3.2. Treatment profiles of ICIs monotherapy in elderly people aged 80 years or older

Table 2 shows the ICI monotherapy treatment profiles used by patients in this study. While seven (15%) patients received pembrolizumab as a first‐line treatment, no patients received nivolumab and atezolizumab as a first‐line treatment. The median number of ICI cycles was four (range, 1‐49). Thirty patients (66.7%) had previously received cytotoxic chemotherapy, of which 2 (4.4%), 2 (4.4%), and 1 (2.2%) patient receiving nivolumab, pembrolizumab, and atezolizumab, respectively, had a history of chemoradiotherapy. No patients had palliative and adjuvant therapy. The disease control rate (PR + SD) was 60.0%. The median PFS was 3.4 months. While patients receiving pembrolizumab had high PD‐L1 expression, patients receiving atezolizumab had low PD‐L1 expression.

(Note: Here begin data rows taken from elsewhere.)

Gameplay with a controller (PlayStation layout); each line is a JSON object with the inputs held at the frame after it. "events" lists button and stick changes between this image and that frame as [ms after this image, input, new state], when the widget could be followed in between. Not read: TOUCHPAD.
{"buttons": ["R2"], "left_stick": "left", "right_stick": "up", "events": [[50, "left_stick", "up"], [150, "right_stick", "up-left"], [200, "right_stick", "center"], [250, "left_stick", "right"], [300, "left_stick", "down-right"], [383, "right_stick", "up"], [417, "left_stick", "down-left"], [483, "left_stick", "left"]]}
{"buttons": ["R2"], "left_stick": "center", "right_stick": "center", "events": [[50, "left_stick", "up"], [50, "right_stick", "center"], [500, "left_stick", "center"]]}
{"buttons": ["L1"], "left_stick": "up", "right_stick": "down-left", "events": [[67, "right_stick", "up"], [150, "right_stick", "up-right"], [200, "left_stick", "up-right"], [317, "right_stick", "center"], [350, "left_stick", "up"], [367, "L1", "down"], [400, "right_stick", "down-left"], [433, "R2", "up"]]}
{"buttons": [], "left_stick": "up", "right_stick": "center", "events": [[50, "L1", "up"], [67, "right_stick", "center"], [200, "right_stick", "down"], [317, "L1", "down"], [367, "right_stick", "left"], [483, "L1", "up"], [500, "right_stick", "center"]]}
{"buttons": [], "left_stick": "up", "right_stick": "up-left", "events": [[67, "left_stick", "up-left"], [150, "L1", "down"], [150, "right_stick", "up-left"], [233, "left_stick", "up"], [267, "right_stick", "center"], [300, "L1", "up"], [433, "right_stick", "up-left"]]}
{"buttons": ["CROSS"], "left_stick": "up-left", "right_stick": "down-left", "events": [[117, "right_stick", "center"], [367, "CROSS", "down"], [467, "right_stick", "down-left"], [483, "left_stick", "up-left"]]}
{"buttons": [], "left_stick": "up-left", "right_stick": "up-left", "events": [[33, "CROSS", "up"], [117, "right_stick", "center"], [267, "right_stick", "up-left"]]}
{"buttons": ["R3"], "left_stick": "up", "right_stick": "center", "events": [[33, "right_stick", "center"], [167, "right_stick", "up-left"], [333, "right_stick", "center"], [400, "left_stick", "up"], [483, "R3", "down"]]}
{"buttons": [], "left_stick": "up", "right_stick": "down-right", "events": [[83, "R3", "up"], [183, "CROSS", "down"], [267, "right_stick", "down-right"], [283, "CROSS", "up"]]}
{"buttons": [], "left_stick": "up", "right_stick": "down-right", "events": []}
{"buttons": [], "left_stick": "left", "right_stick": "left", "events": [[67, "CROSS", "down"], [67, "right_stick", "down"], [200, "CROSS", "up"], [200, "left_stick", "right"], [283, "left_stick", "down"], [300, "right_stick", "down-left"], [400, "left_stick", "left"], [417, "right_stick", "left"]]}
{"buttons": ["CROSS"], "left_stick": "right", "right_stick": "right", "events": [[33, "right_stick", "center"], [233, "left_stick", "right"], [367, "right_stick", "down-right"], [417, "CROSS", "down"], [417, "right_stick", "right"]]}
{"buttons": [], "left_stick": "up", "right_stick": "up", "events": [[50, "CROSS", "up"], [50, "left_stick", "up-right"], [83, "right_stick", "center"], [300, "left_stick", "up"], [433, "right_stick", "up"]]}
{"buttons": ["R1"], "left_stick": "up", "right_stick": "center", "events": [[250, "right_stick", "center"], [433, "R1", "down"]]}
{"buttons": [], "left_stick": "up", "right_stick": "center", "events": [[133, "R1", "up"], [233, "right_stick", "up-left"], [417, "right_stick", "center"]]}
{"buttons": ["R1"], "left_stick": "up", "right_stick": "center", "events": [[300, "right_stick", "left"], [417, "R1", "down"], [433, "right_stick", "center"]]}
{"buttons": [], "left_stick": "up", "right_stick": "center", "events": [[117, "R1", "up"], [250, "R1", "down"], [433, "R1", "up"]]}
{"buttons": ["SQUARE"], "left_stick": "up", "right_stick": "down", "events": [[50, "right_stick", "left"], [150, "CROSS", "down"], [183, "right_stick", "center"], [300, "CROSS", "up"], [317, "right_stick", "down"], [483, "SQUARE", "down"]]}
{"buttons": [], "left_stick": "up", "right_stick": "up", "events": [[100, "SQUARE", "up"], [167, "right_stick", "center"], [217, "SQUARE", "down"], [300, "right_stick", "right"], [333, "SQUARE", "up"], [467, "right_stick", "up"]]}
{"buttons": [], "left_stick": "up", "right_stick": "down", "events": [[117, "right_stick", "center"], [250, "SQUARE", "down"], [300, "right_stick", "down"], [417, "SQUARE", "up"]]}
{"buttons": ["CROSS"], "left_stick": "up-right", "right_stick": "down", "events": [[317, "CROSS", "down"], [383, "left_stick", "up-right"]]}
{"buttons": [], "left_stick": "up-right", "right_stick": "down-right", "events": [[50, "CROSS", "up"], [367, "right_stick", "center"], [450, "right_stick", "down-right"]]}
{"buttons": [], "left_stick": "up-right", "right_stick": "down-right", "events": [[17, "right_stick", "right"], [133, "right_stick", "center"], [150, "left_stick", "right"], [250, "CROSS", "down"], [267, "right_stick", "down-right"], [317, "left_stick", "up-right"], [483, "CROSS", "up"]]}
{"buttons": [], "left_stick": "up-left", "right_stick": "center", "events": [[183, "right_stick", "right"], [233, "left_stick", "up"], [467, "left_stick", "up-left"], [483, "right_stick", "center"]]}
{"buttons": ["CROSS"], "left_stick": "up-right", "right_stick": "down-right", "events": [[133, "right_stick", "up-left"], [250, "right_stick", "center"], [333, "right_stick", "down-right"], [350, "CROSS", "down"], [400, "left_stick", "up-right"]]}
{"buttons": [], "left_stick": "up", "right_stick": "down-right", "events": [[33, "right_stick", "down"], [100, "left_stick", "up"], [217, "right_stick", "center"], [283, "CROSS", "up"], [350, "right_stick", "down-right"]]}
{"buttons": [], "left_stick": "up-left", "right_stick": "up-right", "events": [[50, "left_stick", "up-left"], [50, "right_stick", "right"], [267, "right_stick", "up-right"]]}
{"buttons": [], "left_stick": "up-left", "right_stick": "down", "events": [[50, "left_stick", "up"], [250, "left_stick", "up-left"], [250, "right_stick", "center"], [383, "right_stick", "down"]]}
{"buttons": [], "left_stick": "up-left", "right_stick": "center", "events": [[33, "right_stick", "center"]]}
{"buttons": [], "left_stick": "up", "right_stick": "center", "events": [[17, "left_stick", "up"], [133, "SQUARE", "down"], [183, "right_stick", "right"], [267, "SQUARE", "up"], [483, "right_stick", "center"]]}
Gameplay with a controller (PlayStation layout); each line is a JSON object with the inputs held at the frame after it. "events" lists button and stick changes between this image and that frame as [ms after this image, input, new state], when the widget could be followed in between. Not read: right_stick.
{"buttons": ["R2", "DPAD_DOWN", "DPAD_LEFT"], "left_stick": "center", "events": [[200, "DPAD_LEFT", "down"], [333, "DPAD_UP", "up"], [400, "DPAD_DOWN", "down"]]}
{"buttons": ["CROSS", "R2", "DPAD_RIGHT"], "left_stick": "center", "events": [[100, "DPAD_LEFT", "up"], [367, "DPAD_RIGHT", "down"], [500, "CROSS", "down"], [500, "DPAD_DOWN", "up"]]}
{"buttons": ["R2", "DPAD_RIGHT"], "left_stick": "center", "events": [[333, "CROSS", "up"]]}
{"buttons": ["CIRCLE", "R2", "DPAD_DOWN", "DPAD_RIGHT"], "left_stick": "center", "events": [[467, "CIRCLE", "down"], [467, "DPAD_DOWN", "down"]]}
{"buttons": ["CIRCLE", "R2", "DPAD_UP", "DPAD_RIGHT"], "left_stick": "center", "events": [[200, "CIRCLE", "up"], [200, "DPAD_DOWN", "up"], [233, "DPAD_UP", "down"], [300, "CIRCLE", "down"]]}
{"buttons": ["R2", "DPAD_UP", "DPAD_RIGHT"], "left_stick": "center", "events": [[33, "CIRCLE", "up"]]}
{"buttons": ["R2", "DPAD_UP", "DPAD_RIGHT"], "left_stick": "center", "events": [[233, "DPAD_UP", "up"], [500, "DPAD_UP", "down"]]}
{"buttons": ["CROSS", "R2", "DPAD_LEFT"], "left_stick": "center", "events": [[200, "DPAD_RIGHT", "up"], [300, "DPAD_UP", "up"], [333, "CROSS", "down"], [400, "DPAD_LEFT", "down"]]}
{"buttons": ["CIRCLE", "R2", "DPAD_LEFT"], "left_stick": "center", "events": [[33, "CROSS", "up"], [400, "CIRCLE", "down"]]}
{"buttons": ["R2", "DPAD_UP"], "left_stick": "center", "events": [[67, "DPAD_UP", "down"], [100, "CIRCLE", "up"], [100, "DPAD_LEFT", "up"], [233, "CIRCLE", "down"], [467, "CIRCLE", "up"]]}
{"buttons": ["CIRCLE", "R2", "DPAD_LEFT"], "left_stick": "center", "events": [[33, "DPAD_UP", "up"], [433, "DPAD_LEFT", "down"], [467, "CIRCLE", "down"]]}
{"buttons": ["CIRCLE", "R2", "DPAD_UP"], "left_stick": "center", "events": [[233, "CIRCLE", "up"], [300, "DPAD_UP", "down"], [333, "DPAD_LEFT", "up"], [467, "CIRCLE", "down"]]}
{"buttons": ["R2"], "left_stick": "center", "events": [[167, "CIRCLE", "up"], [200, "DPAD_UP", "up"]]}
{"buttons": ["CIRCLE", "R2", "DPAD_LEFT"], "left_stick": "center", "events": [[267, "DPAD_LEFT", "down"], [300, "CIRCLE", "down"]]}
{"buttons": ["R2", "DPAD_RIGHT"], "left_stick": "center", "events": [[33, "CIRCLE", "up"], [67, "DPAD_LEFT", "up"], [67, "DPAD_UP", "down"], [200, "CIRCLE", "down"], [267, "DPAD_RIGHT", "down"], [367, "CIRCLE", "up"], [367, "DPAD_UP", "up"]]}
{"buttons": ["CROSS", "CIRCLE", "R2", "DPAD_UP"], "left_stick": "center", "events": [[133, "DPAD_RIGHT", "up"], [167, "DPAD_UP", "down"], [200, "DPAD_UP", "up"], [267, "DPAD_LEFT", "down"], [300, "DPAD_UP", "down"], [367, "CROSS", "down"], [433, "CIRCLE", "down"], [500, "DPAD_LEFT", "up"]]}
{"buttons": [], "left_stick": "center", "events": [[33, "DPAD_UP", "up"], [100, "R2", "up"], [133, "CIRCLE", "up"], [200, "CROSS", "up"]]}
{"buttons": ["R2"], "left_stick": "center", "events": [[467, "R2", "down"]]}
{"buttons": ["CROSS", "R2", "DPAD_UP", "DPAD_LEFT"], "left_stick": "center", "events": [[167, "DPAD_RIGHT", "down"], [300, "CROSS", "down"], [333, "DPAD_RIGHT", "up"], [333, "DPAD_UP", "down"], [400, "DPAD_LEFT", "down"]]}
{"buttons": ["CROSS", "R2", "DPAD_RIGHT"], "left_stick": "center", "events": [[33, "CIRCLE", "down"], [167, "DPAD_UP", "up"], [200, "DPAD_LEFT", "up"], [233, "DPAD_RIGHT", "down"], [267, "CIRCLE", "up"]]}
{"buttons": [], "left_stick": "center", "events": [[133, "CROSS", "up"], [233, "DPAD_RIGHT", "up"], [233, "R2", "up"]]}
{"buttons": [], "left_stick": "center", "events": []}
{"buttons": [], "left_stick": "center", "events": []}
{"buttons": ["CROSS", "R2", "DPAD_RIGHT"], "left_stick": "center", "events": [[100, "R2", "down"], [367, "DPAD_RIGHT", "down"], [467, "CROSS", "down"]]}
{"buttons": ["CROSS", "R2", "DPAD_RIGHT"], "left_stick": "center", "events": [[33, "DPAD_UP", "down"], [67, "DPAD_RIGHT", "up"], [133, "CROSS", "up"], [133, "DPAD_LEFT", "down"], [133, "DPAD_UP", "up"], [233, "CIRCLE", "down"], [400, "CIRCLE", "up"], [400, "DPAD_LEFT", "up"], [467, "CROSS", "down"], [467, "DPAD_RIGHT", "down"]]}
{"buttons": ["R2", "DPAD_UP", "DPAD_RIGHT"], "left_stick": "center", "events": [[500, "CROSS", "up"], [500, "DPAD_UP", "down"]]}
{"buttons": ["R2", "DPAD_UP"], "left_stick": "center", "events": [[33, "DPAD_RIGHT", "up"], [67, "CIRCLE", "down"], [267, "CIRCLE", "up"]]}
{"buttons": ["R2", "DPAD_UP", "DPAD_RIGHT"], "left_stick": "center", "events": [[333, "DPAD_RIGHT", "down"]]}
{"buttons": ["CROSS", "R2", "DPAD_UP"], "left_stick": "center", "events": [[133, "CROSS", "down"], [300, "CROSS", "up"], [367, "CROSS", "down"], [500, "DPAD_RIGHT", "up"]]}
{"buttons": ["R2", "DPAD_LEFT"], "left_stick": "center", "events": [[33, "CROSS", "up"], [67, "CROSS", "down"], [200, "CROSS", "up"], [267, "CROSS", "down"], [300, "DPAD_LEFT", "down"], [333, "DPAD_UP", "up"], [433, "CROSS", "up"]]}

In the majority of patients who received nivolumab, PD‐L1 expression was not evaluated. The median PFS was longer in patients receiving pembrolizumab (4.6 months) and atezolizumab (5.0 months) than in patients receiving nivolumab (2.3 months). In evaluating the best response, patients receiving pembrolizumab had the highest disease control rate.

TABLE 2.

Treatment profiles of ICI monotherapies in patients aged 80 or over

Total Nivolumab Pembrolizumab Atezolizumab
N = 45 n = 21 (46.7%) n = 17 (37.8%) n = 7 (15.6%)
Regimens before ICI 2 (0–4) 1 (1–4) 0 (0–3) 1 (1–3)
First‐line treatment 7 (15.6) 0 (0.0) 7 (41.2) 0 (0.0)
Cycles of ICI 4 (1‐49) 3 (1‐49) 4 (1–33) 4 (2‐25)
PD‐L1 expression
TPS≥50% 14 (31.1) 2 (9.5) 12 (70.6) 0 (0.0)
1% ≤ TPS < 50% 9 (20.0) 1 (4.8) 5 (29.4) 3 (42.9)
TPS <1% 4 (8.9) 2 (9.5) 0 (0.0) 2 (28.6)
unknown 18(40.0) 16 (76.2) 0 (0.0) 2 (28.6)
PFS, month 3.4 (0.2‐17.8) 2.3 (0.2‐3.7) 4.6 (0.5‐13.0) 5.0 (1.0‐17.8)
Best response
PR 10 (22.2) 3 (14.3) 6 (35.3) 1 (14.2)
SD 17 (37.8) 7 (33.3) 7 (41.2) 3 (42.9)
PD 18 (40.0) 11 (52.4) 4 (23.5) 3 (42.9)
Treatment prior to ICI
Cytotoxic chemotherapy 30 (66.7) 20 (95.3) 4 (23.5) 6 (85.7)
Radiotherapy 11 (24.4) 4 (19.0) 5 (29.4) 2 (28.6)
Chemoradiotherapy 5 (11.1) 2 (9.5) 2 (11.8) 1 (14.3)
Surgery 3 (6.7) 1 (4.8) 2 (11.8) 0 (0.0)

Note: Data are shown as number (%) or median (range).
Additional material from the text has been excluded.